* Task *
What you print must match the data line for line.

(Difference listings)
- Opening Delimiter -

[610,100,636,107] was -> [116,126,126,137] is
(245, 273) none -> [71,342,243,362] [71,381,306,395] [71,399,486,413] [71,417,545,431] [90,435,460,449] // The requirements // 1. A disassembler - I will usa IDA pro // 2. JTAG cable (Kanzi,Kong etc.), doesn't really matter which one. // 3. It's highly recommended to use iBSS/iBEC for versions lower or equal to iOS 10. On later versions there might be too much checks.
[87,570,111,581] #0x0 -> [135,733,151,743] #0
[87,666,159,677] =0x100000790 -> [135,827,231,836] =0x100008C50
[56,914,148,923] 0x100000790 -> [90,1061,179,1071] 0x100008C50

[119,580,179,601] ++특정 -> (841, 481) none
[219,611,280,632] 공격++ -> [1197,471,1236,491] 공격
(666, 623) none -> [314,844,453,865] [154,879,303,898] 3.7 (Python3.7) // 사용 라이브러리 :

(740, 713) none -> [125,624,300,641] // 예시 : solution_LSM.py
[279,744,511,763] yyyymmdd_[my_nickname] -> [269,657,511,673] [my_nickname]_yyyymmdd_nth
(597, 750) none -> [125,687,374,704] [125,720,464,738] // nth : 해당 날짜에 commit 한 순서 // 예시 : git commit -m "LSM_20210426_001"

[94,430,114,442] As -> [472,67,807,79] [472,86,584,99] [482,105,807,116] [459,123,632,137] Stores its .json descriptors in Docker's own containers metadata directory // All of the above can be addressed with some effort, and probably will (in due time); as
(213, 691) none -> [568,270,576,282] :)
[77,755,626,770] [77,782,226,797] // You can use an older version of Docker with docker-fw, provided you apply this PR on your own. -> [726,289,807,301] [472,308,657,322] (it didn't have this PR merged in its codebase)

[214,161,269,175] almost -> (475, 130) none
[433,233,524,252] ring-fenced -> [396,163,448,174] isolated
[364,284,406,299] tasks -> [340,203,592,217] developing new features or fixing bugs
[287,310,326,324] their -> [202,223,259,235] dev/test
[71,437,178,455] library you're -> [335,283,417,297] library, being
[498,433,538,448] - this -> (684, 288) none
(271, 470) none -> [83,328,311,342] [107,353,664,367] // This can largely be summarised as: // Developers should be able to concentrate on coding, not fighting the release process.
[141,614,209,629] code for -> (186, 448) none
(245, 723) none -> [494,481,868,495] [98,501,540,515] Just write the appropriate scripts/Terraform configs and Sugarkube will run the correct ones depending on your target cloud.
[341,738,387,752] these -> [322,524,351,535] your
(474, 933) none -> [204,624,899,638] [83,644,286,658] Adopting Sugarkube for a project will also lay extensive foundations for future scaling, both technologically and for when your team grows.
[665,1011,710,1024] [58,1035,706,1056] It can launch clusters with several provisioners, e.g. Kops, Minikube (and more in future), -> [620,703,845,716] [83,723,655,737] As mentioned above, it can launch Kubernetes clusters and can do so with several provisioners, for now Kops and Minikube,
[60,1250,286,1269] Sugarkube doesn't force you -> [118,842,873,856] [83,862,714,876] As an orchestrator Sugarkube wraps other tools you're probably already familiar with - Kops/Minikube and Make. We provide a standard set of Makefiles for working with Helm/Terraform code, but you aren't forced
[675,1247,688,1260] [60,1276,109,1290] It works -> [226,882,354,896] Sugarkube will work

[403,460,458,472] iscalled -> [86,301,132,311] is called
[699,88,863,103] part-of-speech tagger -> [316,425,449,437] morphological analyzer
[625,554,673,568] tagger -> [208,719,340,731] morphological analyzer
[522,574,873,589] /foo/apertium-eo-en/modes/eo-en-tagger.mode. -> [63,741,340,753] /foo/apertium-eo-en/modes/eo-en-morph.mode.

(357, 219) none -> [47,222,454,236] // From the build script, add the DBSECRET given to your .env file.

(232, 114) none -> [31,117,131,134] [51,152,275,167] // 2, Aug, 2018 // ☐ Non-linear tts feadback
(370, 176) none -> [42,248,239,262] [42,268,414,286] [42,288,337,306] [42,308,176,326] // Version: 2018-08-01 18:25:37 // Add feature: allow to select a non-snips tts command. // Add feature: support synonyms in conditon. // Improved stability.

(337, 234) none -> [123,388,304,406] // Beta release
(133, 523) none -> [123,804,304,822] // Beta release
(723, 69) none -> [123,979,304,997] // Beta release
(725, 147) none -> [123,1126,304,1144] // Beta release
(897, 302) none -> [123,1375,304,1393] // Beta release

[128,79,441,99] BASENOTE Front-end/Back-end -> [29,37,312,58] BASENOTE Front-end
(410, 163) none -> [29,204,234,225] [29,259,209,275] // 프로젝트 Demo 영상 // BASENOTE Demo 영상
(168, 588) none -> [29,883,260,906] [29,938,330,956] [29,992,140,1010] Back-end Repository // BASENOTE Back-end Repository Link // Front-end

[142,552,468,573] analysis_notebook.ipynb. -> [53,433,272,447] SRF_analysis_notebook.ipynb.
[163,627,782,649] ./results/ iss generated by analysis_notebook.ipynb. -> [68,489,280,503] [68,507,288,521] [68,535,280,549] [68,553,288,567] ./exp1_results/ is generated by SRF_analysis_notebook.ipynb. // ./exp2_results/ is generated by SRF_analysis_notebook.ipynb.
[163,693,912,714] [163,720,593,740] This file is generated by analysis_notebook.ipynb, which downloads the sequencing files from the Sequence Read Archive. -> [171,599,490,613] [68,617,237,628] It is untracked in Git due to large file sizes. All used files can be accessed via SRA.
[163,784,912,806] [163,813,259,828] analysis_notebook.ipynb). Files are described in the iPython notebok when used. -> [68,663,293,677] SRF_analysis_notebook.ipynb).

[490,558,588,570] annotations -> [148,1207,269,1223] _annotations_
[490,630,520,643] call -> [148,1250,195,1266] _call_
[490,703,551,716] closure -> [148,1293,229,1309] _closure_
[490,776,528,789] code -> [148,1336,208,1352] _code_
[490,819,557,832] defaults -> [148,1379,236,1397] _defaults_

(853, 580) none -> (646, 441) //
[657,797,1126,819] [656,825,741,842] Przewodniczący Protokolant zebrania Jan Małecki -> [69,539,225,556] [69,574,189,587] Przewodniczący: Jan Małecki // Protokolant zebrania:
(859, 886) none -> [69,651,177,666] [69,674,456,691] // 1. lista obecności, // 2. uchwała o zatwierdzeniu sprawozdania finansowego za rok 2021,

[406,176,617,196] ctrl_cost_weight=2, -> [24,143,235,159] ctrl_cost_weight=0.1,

- Closing Delimiter -

* Result *
[610,100,636,107] was -> [116,126,126,137] is
(245, 273) none -> [71,342,243,362] [71,381,306,395] [71,399,486,413] [71,417,545,431] [90,435,460,449] // The requirements // 1. A disassembler - I will usa IDA pro // 2. JTAG cable (Kanzi,Kong etc.), doesn't really matter which one. // 3. It's highly recommended to use iBSS/iBEC for versions lower or equal to iOS 10. On later versions there might be too much checks.
[87,570,111,581] #0x0 -> [135,733,151,743] #0
[87,666,159,677] =0x100000790 -> [135,827,231,836] =0x100008C50
[56,914,148,923] 0x100000790 -> [90,1061,179,1071] 0x100008C50

[119,580,179,601] ++특정 -> (841, 481) none
[219,611,280,632] 공격++ -> [1197,471,1236,491] 공격
(666, 623) none -> [314,844,453,865] [154,879,303,898] 3.7 (Python3.7) // 사용 라이브러리 :

(740, 713) none -> [125,624,300,641] // 예시 : solution_LSM.py
[279,744,511,763] yyyymmdd_[my_nickname] -> [269,657,511,673] [my_nickname]_yyyymmdd_nth
(597, 750) none -> [125,687,374,704] [125,720,464,738] // nth : 해당 날짜에 commit 한 순서 // 예시 : git commit -m "LSM_20210426_001"

[94,430,114,442] As -> [472,67,807,79] [472,86,584,99] [482,105,807,116] [459,123,632,137] Stores its .json descriptors in Docker's own containers metadata directory // All of the above can be addressed with some effort, and probably will (in due time); as
(213, 691) none -> [568,270,576,282] :)
[77,755,626,770] [77,782,226,797] // You can use an older version of Docker with docker-fw, provided you apply this PR on your own. -> [726,289,807,301] [472,308,657,322] (it didn't have this PR merged in its codebase)

[214,161,269,175] almost -> (475, 130) none
[433,233,524,252] ring-fenced -> [396,163,448,174] isolated
[364,284,406,299] tasks -> [340,203,592,217] developing new features or fixing bugs
[287,310,326,324] their -> [202,223,259,235] dev/test
[71,437,178,455] library you're -> [335,283,417,297] library, being
[498,433,538,448] - this -> (684, 288) none
(271, 470) none -> [83,328,311,342] [107,353,664,367] // This can largely be summarised as: // Developers should be able to concentrate on coding, not fighting the release process.
[141,614,209,629] code for -> (186, 448) none
(245, 723) none -> [494,481,868,495] [98,501,540,515] Just write the appropriate scripts/Terraform configs and Sugarkube will run the correct ones depending on your target cloud.
[341,738,387,752] these -> [322,524,351,535] your
(474, 933) none -> [204,624,899,638] [83,644,286,658] Adopting Sugarkube for a project will also lay extensive foundations for future scaling, both technologically and for when your team grows.
[665,1011,710,1024] [58,1035,706,1056] It can launch clusters with several provisioners, e.g. Kops, Minikube (and more in future), -> [620,703,845,716] [83,723,655,737] As mentioned above, it can launch Kubernetes clusters and can do so with several provisioners, for now Kops and Minikube,
[60,1250,286,1269] Sugarkube doesn't force you -> [118,842,873,856] [83,862,714,876] As an orchestrator Sugarkube wraps other tools you're probably already familiar with - Kops/Minikube and Make. We provide a standard set of Makefiles for working with Helm/Terraform code, but you aren't forced
[675,1247,688,1260] [60,1276,109,1290] It works -> [226,882,354,896] Sugarkube will work

[403,460,458,472] iscalled -> [86,301,132,311] is called
[699,88,863,103] part-of-speech tagger -> [316,425,449,437] morphological analyzer
[625,554,673,568] tagger -> [208,719,340,731] morphological analyzer
[522,574,873,589] /foo/apertium-eo-en/modes/eo-en-tagger.mode. -> [63,741,340,753] /foo/apertium-eo-en/modes/eo-en-morph.mode.

(357, 219) none -> [47,222,454,236] // From the build script, add the DBSECRET given to your .env file.

(232, 114) none -> [31,117,131,134] [51,152,275,167] // 2, Aug, 2018 // ☐ Non-linear tts feadback
(370, 176) none -> [42,248,239,262] [42,268,414,286] [42,288,337,306] [42,308,176,326] // Version: 2018-08-01 18:25:37 // Add feature: allow to select a non-snips tts command. // Add feature: support synonyms in conditon. // Improved stability.

(337, 234) none -> [123,388,304,406] // Beta release
(133, 523) none -> [123,804,304,822] // Beta release
(723, 69) none -> [123,979,304,997] // Beta release
(725, 147) none -> [123,1126,304,1144] // Beta release
(897, 302) none -> [123,1375,304,1393] // Beta release

[128,79,441,99] BASENOTE Front-end/Back-end -> [29,37,312,58] BASENOTE Front-end
(410, 163) none -> [29,204,234,225] [29,259,209,275] // 프로젝트 Demo 영상 // BASENOTE Demo 영상
(168, 588) none -> [29,883,260,906] [29,938,330,956] [29,992,140,1010] Back-end Repository // BASENOTE Back-end Repository Link // Front-end

[142,552,468,573] analysis_notebook.ipynb. -> [53,433,272,447] SRF_analysis_notebook.ipynb.
[163,627,782,649] ./results/ iss generated by analysis_notebook.ipynb. -> [68,489,280,503] [68,507,288,521] [68,535,280,549] [68,553,288,567] ./exp1_results/ is generated by SRF_analysis_notebook.ipynb. // ./exp2_results/ is generated by SRF_analysis_notebook.ipynb.
[163,693,912,714] [163,720,593,740] This file is generated by analysis_notebook.ipynb, which downloads the sequencing files from the Sequence Read Archive. -> [171,599,490,613] [68,617,237,628] It is untracked in Git due to large file sizes. All used files can be accessed via SRA.
[163,784,912,806] [163,813,259,828] analysis_notebook.ipynb). Files are described in the iPython notebok when used. -> [68,663,293,677] SRF_analysis_notebook.ipynb).

[490,558,588,570] annotations -> [148,1207,269,1223] _annotations_
[490,630,520,643] call -> [148,1250,195,1266] _call_
[490,703,551,716] closure -> [148,1293,229,1309] _closure_
[490,776,528,789] code -> [148,1336,208,1352] _code_
[490,819,557,832] defaults -> [148,1379,236,1397] _defaults_

(853, 580) none -> (646, 441) //
[657,797,1126,819] [656,825,741,842] Przewodniczący Protokolant zebrania Jan Małecki -> [69,539,225,556] [69,574,189,587] Przewodniczący: Jan Małecki // Protokolant zebrania:
(859, 886) none -> [69,651,177,666] [69,674,456,691] // 1. lista obecności, // 2. uchwała o zatwierdzeniu sprawozdania finansowego za rok 2021,

[406,176,617,196] ctrl_cost_weight=2, -> [24,143,235,159] ctrl_cost_weight=0.1,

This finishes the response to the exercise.